The Internal Database window can be opened from the Data menu in the Content Grabber editor. You can use this window to change the internal database. The default internal database is a SQLite file database, but you can change it to either a SQL Server or MySQL database. Changing the internal database from SQLite to SQL Server or MySQL can increase performance of agents significantly.

 

internalDatabase
Internal database settings.

 

 

The Old data option on the Internal Database window allows you to control how long extracted data is kept in the internal database. The following options are available.

 

Option

Description

Delete

All previously extracted data is deleted when an agent starts a new run.

Keep All and Export

Extracted data is never deleted from the internal database, and all extracted data is exported to the chosen export target.

 

This option is often used when an agent has been configured to extract only new data. The agent can check previously extracted data and stop when it reaches data that has already been extracted.

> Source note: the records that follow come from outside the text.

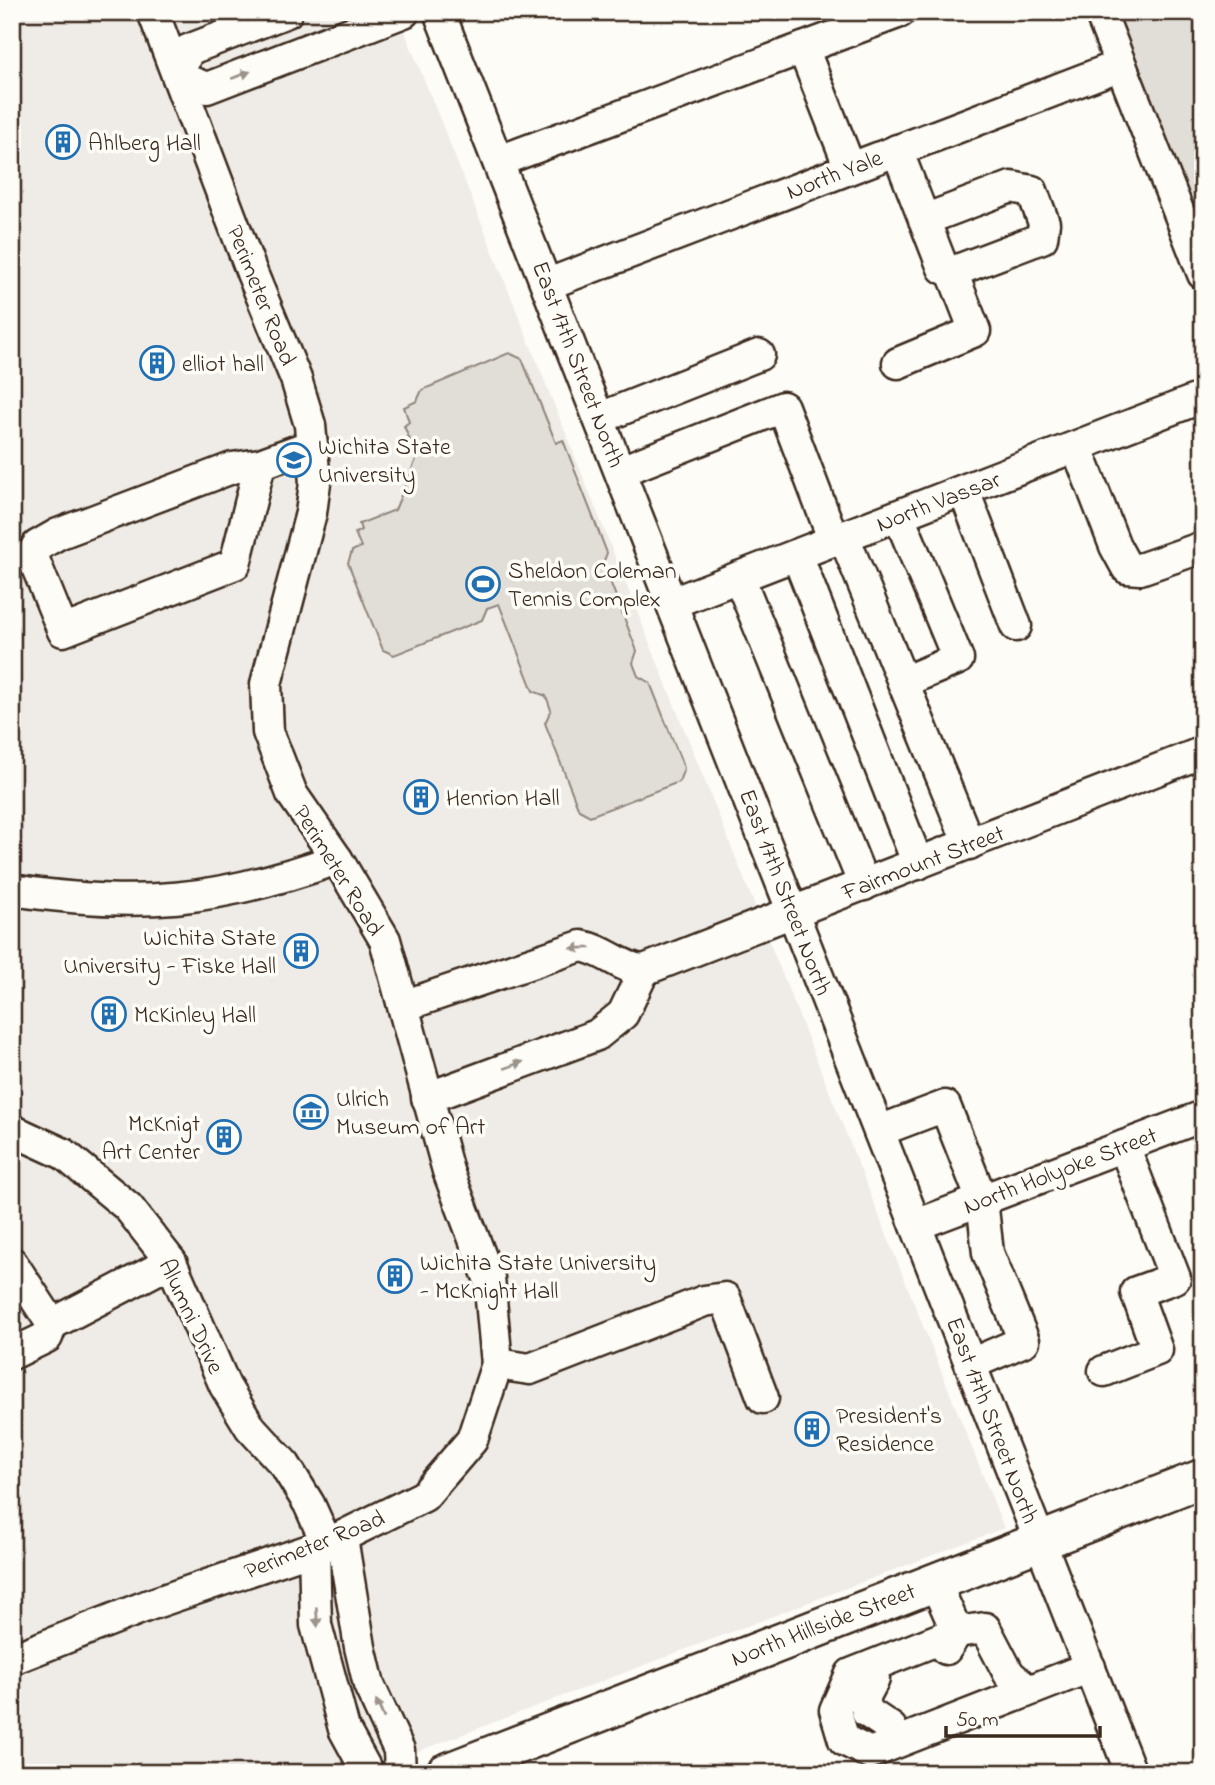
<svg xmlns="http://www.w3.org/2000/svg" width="1215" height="1785" font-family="'Indie Flower',sans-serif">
	<rect width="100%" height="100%" fill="#fdfcf7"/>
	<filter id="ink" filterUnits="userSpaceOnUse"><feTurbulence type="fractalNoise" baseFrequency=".0143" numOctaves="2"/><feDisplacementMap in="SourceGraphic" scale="14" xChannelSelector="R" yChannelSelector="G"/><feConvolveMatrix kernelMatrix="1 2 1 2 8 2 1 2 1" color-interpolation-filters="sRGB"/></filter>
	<g filter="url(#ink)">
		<!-- built -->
		<path fill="#efece7" d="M12 12H397L1004 1528 361 1773H12Z"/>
		<!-- green -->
		<g fill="#e1ded7" stroke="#8e847a" stroke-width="2">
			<path d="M1113 12H1203V242Z"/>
			<path d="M509 353 522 359 556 443 563 440 607 553 603 563 637 651 633 663 638 676 650 683 684 768 679 782 590 816 579 810 545 723 551 710 546 696 533 691 499 604 487 608 482 620 394 655 383 650 348 563 352 551 361 547 355 533 361 530 359 524 395 510 417 457 404 426 409 422 404 407 417 401 422 390Z"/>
		</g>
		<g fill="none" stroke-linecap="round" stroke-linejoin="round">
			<!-- minor casing -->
			<g stroke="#3b2a1e" stroke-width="35">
				<g id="minor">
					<path d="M287 12 188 50 178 77 207 88 404 12"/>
					<path d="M439 12 1131 1773"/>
					<path d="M1100 12 1203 274"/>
					<path d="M803 48 850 168"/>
					<path d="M897 150 943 268 952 272 1042 238 1044 223 1032 191 1011 187 924 220"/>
					<path d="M499 161 900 12"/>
					<path d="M548 284 1121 65"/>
					<path d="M898 363 975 331 952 272"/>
					<path d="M600 418 759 355"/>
					<path d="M1077 448 1115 546 1127 568 1140 569 1203 547"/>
					<path d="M260 464 232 468 58 534 37 546 32 555 63 631 235 564 260 464 312 445"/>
					<path d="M621 471 783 407 834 541"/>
					<path d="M964 491 1016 626"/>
					<path d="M899 516 958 659 903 682"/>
					<path d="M844 537 969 844"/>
					<path d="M797 555 918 864"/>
					<path d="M739 577 864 885"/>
					<path d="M672 603 1203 397"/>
					<path d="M12 890C138 909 217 902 337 859"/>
					<path d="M403 1006 581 946C606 950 621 969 644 970L1203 752"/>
					<path d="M427 1098 597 1035 623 1014 644 970"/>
					<path d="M12 1130 64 1154 128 1207 171 1262 225 1386 250 1427 285 1465 309 1504 327 1544"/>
					<path d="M879 1131 945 1106 982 1200 988 1253 1024 1341 971 1364"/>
					<path d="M916 1225 1203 1116"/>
					<path d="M12 1263 52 1324"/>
					<path d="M12 1354 47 1337 52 1324 171 1262"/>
					<path d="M497 1364 530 1369 704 1301 725 1298 763 1398"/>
					<path d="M1104 1371 1157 1350 1136 1292 1175 1278 1124 1146"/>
					<path d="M342 1538 360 1647 369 1685 399 1750 400 1773"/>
					<path d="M314 1549 316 1625 344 1729 368 1773"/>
					<path d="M934 1580 957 1632 946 1649"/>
					<path d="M12 1659 149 1605 327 1544 424 1496 472 1440 497 1364 489 1278 448 1171 385 940 337 859 292 794 268 732 266 684 311 513 315 483 310 425 296 379 252 273 153 12"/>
					<path d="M874 1679 864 1698 867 1712 891 1728"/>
					<path d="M1026 1689 1009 1674 985 1628 957 1632 851 1674 835 1710 844 1740 870 1753 1090 1667"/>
				</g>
			</g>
			<!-- major casing -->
			<g stroke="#3b2a1e" stroke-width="42">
				<path id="major" d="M445 1773 1203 1478"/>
			</g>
			<!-- minor -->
			<use href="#minor" stroke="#fdfcf7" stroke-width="30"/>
			<!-- major -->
			<use href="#major" stroke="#fdfcf7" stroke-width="37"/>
		</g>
		<!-- one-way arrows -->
		<defs><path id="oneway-solid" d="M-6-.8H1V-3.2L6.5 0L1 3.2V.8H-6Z" transform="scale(1.75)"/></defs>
		<g fill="#9c938a">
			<use href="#oneway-solid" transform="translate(241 75) rotate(-21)"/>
			<use href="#oneway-solid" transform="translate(581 948) rotate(179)"/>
			<use href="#oneway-solid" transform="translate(514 1065) rotate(-20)"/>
			<use href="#oneway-solid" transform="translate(317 1617) rotate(86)"/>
			<use href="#oneway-solid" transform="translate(380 1709) rotate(-113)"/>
		</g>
	</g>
	<!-- icons -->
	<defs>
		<g id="building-ring" transform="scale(1.75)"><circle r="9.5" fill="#fdfcf7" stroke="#1f6fb2" stroke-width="1.5"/><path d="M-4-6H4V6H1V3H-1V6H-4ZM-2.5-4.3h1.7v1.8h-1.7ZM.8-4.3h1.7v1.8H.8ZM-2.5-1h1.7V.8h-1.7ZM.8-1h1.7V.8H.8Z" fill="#1f6fb2"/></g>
		<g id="university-ring" transform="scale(1.75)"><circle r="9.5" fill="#fdfcf7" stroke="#1f6fb2" stroke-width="1.5"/><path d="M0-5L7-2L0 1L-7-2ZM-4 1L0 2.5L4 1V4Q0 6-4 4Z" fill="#1f6fb2"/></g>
		<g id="stadium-ring" transform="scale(1.75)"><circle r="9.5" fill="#fdfcf7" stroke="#1f6fb2" stroke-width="1.5"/><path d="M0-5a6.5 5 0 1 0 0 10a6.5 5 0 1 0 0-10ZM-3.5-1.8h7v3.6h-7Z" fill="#1f6fb2"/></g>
		<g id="museum-ring" transform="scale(1.75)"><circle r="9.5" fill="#fdfcf7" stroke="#1f6fb2" stroke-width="1.5"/><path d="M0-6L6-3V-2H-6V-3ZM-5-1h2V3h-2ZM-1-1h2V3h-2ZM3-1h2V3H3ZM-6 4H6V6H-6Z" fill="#1f6fb2"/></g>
	</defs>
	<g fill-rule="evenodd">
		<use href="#building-ring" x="63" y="142"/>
		<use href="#building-ring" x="157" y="363"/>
		<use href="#university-ring" x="294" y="460"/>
		<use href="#stadium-ring" x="483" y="584"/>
		<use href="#building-ring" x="421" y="797"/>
		<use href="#building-ring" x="301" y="951"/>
		<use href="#building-ring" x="109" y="1014"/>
		<use href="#museum-ring" x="311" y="1112"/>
		<use href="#building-ring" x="224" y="1137"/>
		<use href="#building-ring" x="395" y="1276"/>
		<use href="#building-ring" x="812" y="1429"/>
	</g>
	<g text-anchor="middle" stroke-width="7" stroke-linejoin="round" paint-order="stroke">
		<!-- poi labels -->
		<g font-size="24" fill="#3b2a1e" stroke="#fdfcf7" text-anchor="start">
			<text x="88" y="150">Ahlberg Hall</text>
			<text x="182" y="371">elliot hall</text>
			<text x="318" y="454">Wichita State<tspan x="318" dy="28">University</tspan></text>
			<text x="508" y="578">Sheldon Coleman<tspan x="508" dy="28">Tennis Complex</tspan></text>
			<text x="446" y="805">Henrion Hall</text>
			<text x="276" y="945" text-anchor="end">Wichita State<tspan x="276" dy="28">University - Fiske Hall</tspan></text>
			<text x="134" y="1022">McKinley Hall</text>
			<text x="336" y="1106">Ulrich<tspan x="336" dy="28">Museum of Art</tspan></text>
			<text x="200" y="1131" text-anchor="end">McKnigt<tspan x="200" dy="28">Art Center</tspan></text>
			<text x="420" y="1270">Wichita State University<tspan x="420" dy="28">- McKnight Hall</tspan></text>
			<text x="836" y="1423">President's<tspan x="836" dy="28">Residence</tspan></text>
		</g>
		<!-- street labels -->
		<g font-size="24" fill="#3b2a1e" stroke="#fdfcf7">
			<text transform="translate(834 174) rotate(-21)" y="8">North Yale</text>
			<text transform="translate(262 295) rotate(68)" y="8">Perimeter Road</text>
			<text transform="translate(579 364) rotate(69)" y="8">East 17th Street North</text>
			<text transform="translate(938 501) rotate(-21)" y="8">North Vassar</text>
			<text transform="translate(923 862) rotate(-21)" y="8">Fairmount Street</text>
			<text transform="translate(339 870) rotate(58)" y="8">Perimeter Road</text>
			<text transform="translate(786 892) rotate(69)" y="8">East 17th Street North</text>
			<text transform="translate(1060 1170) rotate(-21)" y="8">North Holyoke Street</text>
			<text transform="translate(192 1316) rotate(65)" y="8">Alumni Drive</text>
			<text transform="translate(993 1420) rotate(69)" y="8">East 17th Street North</text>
			<text transform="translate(314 1544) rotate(-22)" y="8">Perimeter Road</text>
			<text transform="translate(823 1624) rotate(-21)" y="8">North Hillside Street</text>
		</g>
	</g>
	<!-- margin -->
	<rect width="1215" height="1785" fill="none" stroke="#fdfcf7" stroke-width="42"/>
	<rect x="21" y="21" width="1173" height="1743" fill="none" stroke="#3b2a1e" stroke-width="2.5" filter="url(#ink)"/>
	<!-- scale -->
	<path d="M946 1726v10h154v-10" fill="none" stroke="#3b2a1e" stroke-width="3.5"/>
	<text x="956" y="1726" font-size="21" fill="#3b2a1e" stroke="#fdfcf7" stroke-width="5" paint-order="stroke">50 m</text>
</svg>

Keep Some and Don't Export

The agent will keep data from the last successful run, but it will only export data from the current run.

 

This option is often used when previously extracted data can be used to increase performance of an agent. For example, if the agent downloads large files, it maybe able to use information on the website to see if a file has changes, and if a file has not changed, then copy the file from the previously extracted data rather than downloading the file again.

 

The Embed files in database option is used to control whether extracted files are stored in the internal database or on disk.

 

The Track latest changes option can be used to keep track of the latest changes that have been made to extracted data. The agent will mark extracted data as deleted, modified or added. See the Change Tracking topic for more information.

 

When changes are made to an agent, the internal database tables may need to change as well. For example, if the agent is modified to extract more data fields, the internal database tables need more columns to store the new data. Content Grabber needs to recreate the internal database tables when such agent changes are made, and this will remove all existing data in those tables. This will reset change tracking, and could have other serious consequences if an agent is configured to use previously extracted data.

 

The option Allow automatic overwrite of internal database can be used to control whether an agent is allowed to recreate the database tables. An error occurs if a change is made to an agent that requires the database tables to be recreated, and the agent is not allowed to do so. In this case a user may be able to manually make changes to the internal database tables to accommodate the modified agent without loosing existing data.

 

Important Notice About SQL Server and MySQL

WARNING: It is important to ensure that no two agents that use the same internal database have the same agent name.

 

If two agents use the same internal database, it's important they don't use the same agent name. When an agent recreates the internal database it first removes all tables for that agent by deleting tables starting with the name of the agent.

 

For example, if the agent uses the following internal tables, it would remove all tables starting with SWSCR [Agent Name].

 

SWSCR [Agent Name] AGENT PROCESS

SWSCR [Agent Name] AGENT PROCESS

SWSCR [Agent Name] AGENT BROWSER

SWSCR [Agent Name]

SWSCR [Agent Name] [Command Name 1]

SWSCR [Agent Name] [Command Name 2]

 

This approach creates an obvious problem when two agents use the same internal database and also start with the same name, because Content Grabber would remove the tables for both projects when it should only remove tables for one project. It is important to ensure that no two agents that use the same internal database have the same agent name.